* [WORK REQUEST]:
Each line below should be quoted exactly, please.

Stored dataset items:
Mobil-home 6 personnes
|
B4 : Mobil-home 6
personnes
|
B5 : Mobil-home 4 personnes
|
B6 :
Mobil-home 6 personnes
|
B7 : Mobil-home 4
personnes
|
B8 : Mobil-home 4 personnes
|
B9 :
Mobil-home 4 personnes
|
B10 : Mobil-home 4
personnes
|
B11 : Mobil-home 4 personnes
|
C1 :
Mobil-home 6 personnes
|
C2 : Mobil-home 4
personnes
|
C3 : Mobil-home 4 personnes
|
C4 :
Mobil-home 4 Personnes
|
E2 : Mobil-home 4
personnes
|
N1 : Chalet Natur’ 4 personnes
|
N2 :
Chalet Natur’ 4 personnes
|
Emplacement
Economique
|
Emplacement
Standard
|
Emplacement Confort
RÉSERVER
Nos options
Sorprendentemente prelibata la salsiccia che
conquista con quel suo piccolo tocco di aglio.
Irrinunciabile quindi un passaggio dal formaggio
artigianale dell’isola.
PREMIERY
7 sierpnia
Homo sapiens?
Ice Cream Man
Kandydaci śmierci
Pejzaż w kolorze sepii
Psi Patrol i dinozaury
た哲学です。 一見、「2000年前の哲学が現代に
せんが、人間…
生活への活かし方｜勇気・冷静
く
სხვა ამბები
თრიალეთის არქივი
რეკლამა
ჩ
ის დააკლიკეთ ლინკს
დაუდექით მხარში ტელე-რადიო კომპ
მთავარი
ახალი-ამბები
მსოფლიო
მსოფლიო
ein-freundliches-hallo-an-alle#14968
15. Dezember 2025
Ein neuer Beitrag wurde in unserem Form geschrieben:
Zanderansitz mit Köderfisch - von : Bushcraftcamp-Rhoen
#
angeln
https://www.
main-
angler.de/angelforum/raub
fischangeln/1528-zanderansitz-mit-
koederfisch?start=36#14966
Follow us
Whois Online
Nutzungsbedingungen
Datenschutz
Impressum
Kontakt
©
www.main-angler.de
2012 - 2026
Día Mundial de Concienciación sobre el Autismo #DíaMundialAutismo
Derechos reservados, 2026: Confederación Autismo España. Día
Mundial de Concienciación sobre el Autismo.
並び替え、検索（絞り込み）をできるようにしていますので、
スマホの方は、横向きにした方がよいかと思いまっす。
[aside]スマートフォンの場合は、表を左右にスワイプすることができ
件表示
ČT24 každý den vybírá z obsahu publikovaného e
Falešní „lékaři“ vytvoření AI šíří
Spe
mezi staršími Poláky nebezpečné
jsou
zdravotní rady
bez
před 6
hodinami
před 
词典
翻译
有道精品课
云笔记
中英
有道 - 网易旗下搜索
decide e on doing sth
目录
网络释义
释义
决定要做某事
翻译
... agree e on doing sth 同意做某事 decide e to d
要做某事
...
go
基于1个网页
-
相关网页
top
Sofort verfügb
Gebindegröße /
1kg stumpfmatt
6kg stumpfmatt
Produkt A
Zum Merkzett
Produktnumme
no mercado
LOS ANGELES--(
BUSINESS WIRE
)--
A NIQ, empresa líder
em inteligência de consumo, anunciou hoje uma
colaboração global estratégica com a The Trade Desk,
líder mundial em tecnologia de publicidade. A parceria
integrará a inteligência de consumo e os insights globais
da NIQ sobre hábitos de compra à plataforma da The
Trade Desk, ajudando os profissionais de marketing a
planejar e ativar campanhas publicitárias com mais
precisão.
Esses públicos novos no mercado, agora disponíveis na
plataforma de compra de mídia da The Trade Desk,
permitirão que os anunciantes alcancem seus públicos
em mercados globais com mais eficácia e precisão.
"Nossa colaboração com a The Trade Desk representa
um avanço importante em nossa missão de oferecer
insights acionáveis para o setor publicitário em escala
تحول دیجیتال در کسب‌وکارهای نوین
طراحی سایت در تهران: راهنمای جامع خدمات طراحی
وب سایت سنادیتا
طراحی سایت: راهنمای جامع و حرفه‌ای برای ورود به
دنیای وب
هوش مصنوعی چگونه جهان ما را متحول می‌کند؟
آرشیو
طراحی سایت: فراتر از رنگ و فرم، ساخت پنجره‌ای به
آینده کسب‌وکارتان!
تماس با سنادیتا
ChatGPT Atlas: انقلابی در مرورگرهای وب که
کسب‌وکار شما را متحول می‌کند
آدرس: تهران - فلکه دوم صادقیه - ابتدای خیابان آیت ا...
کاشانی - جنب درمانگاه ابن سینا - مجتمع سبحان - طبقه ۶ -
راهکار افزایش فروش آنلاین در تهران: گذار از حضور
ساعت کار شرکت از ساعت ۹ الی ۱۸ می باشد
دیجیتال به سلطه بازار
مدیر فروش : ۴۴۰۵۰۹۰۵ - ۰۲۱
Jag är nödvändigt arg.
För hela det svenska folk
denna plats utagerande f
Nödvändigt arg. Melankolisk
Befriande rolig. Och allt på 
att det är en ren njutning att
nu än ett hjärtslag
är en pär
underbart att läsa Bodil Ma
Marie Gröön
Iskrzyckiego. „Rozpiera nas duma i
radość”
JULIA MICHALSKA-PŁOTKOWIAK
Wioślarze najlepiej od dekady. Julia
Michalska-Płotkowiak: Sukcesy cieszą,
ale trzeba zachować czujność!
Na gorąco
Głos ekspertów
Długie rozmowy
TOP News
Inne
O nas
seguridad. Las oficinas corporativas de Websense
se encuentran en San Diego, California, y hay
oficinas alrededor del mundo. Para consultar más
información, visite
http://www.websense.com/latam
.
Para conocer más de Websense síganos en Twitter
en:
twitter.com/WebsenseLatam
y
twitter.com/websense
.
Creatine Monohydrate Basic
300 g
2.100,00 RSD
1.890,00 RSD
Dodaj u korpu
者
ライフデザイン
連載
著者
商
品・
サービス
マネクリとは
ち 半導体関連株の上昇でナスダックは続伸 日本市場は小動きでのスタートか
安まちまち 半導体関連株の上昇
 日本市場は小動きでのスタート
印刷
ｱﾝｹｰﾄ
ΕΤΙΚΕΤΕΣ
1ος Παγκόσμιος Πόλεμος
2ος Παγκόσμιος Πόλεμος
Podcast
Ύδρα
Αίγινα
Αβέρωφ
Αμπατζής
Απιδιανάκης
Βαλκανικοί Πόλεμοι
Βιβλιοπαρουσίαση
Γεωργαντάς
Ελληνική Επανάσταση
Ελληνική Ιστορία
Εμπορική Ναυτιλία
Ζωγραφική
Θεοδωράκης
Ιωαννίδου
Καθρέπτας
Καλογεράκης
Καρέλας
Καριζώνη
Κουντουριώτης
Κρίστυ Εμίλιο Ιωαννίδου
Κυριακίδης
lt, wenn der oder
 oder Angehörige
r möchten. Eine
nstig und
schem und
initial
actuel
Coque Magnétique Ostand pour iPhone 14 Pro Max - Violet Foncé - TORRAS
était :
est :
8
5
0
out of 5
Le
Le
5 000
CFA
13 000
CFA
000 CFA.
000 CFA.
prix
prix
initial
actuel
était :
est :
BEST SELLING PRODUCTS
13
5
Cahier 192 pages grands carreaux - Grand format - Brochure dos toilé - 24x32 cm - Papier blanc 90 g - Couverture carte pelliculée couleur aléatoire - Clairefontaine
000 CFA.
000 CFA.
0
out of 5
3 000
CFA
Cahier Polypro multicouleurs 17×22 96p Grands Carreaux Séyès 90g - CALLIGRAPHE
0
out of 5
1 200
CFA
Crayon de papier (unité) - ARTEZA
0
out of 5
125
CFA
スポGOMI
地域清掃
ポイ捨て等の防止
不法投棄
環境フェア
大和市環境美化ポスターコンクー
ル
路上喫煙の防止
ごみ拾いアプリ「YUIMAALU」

* [YOUR RESPONSE]:
Mobil-home 6 personnes
|
B4 : Mobil-home 6
personnes
|
B5 : Mobil-home 4 personnes
|
B6 :
Mobil-home 6 personnes
|
B7 : Mobil-home 4
personnes
|
B8 : Mobil-home 4 personnes
|
B9 :
Mobil-home 4 personnes
|
B10 : Mobil-home 4
personnes
|
B11 : Mobil-home 4 personnes
|
C1 :
Mobil-home 6 personnes
|
C2 : Mobil-home 4
personnes
|
C3 : Mobil-home 4 personnes
|
C4 :
Mobil-home 4 Personnes
|
E2 : Mobil-home 4
personnes
|
N1 : Chalet Natur’ 4 personnes
|
N2 :
Chalet Natur’ 4 personnes
|
Emplacement
Economique
|
Emplacement
Standard
|
Emplacement Confort
RÉSERVER
Nos options
Sorprendentemente prelibata la salsiccia che
conquista con quel suo piccolo tocco di aglio.
Irrinunciabile quindi un passaggio dal formaggio
artigianale dell’isola.
PREMIERY
7 sierpnia
Homo sapiens?
Ice Cream Man
Kandydaci śmierci
Pejzaż w kolorze sepii
Psi Patrol i dinozaury
た哲学です。 一見、「2000年前の哲学が現代に
せんが、人間…
生活への活かし方｜勇気・冷静
く
სხვა ამბები
თრიალეთის არქივი
რეკლამა
ჩ
ის დააკლიკეთ ლინკს
დაუდექით მხარში ტელე-რადიო კომპ
მთავარი
ახალი-ამბები
მსოფლიო
მსოფლიო
ein-freundliches-hallo-an-alle#14968
15. Dezember 2025
Ein neuer Beitrag wurde in unserem Form geschrieben:
Zanderansitz mit Köderfisch - von : Bushcraftcamp-Rhoen
#
angeln
https://www.
main-
angler.de/angelforum/raub
fischangeln/1528-zanderansitz-mit-
koederfisch?start=36#14966
Follow us
Whois Online
Nutzungsbedingungen
Datenschutz
Impressum
Kontakt
©
www.main-angler.de
2012 - 2026
Día Mundial de Concienciación sobre el Autismo #DíaMundialAutismo
Derechos reservados, 2026: Confederación Autismo España. Día
Mundial de Concienciación sobre el Autismo.
並び替え、検索（絞り込み）をできるようにしていますので、
スマホの方は、横向きにした方がよいかと思いまっす。
[aside]スマートフォンの場合は、表を左右にスワイプすることができ
件表示
ČT24 každý den vybírá z obsahu publikovaného e
Falešní „lékaři“ vytvoření AI šíří
Spe
mezi staršími Poláky nebezpečné
jsou
zdravotní rady
bez
před 6
hodinami
před 
词典
翻译
有道精品课
云笔记
中英
有道 - 网易旗下搜索
decide e on doing sth
目录
网络释义
释义
决定要做某事
翻译
... agree e on doing sth 同意做某事 decide e to d
要做某事
...
go
基于1个网页
-
相关网页
top
Sofort verfügb
Gebindegröße /
1kg stumpfmatt
6kg stumpfmatt
Produkt A
Zum Merkzett
Produktnumme
no mercado
LOS ANGELES--(
BUSINESS WIRE
)--
A NIQ, empresa líder
em inteligência de consumo, anunciou hoje uma
colaboração global estratégica com a The Trade Desk,
líder mundial em tecnologia de publicidade. A parceria
integrará a inteligência de consumo e os insights globais
da NIQ sobre hábitos de compra à plataforma da The
Trade Desk, ajudando os profissionais de marketing a
planejar e ativar campanhas publicitárias com mais
precisão.
Esses públicos novos no mercado, agora disponíveis na
plataforma de compra de mídia da The Trade Desk,
permitirão que os anunciantes alcancem seus públicos
em mercados globais com mais eficácia e precisão.
"Nossa colaboração com a The Trade Desk representa
um avanço importante em nossa missão de oferecer
insights acionáveis para o setor publicitário em escala
تحول دیجیتال در کسب‌وکارهای نوین
طراحی سایت در تهران: راهنمای جامع خدمات طراحی
وب سایت سنادیتا
طراحی سایت: راهنمای جامع و حرفه‌ای برای ورود به
دنیای وب
هوش مصنوعی چگونه جهان ما را متحول می‌کند؟
آرشیو
طراحی سایت: فراتر از رنگ و فرم، ساخت پنجره‌ای به
آینده کسب‌وکارتان!
تماس با سنادیتا
ChatGPT Atlas: انقلابی در مرورگرهای وب که
کسب‌وکار شما را متحول می‌کند
آدرس: تهران - فلکه دوم صادقیه - ابتدای خیابان آیت ا...
کاشانی - جنب درمانگاه ابن سینا - مجتمع سبحان - طبقه ۶ -
راهکار افزایش فروش آنلاین در تهران: گذار از حضور
ساعت کار شرکت از ساعت ۹ الی ۱۸ می باشد
دیجیتال به سلطه بازار
مدیر فروش : ۴۴۰۵۰۹۰۵ - ۰۲۱
Jag är nödvändigt arg.
För hela det svenska folk
denna plats utagerande f
Nödvändigt arg. Melankolisk
Befriande rolig. Och allt på 
att det är en ren njutning att
nu än ett hjärtslag
är en pär
underbart att läsa Bodil Ma
Marie Gröön
Iskrzyckiego. „Rozpiera nas duma i
radość”
JULIA MICHALSKA-PŁOTKOWIAK
Wioślarze najlepiej od dekady. Julia
Michalska-Płotkowiak: Sukcesy cieszą,
ale trzeba zachować czujność!
Na gorąco
Głos ekspertów
Długie rozmowy
TOP News
Inne
O nas
seguridad. Las oficinas corporativas de Websense
se encuentran en San Diego, California, y hay
oficinas alrededor del mundo. Para consultar más
información, visite
http://www.websense.com/latam
.
Para conocer más de Websense síganos en Twitter
en:
twitter.com/WebsenseLatam
y
twitter.com/websense
.
Creatine Monohydrate Basic
300 g
2.100,00 RSD
1.890,00 RSD
Dodaj u korpu
者
ライフデザイン
連載
著者
商
品・
サービス
マネクリとは
ち 半導体関連株の上昇でナスダックは続伸 日本市場は小動きでのスタートか
安まちまち 半導体関連株の上昇
 日本市場は小動きでのスタート
印刷
ｱﾝｹｰﾄ
ΕΤΙΚΕΤΕΣ
1ος Παγκόσμιος Πόλεμος
2ος Παγκόσμιος Πόλεμος
Podcast
Ύδρα
Αίγινα
Αβέρωφ
Αμπατζής
Απιδιανάκης
Βαλκανικοί Πόλεμοι
Βιβλιοπαρουσίαση
Γεωργαντάς
Ελληνική Επανάσταση
Ελληνική Ιστορία
Εμπορική Ναυτιλία
Ζωγραφική
Θεοδωράκης
Ιωαννίδου
Καθρέπτας
Καλογεράκης
Καρέλας
Καριζώνη
Κουντουριώτης
Κρίστυ Εμίλιο Ιωαννίδου
Κυριακίδης
lt, wenn der oder
 oder Angehörige
r möchten. Eine
nstig und
schem und
initial
actuel
Coque Magnétique Ostand pour iPhone 14 Pro Max - Violet Foncé - TORRAS
était :
est :
8
5
0
out of 5
Le
Le
5 000
CFA
13 000
CFA
000 CFA.
000 CFA.
prix
prix
initial
actuel
était :
est :
BEST SELLING PRODUCTS
13
5
Cahier 192 pages grands carreaux - Grand format - Brochure dos toilé - 24x32 cm - Papier blanc 90 g - Couverture carte pelliculée couleur aléatoire - Clairefontaine
000 CFA.
000 CFA.
0
out of 5
3 000
CFA
Cahier Polypro multicouleurs 17×22 96p Grands Carreaux Séyès 90g - CALLIGRAPHE
0
out of 5
1 200
CFA
Crayon de papier (unité) - ARTEZA
0
out of 5
125
CFA
スポGOMI
地域清掃
ポイ捨て等の防止
不法投棄
環境フェア
大和市環境美化ポスターコンクー
ル
路上喫煙の防止
ごみ拾いアプリ「YUIMAALU」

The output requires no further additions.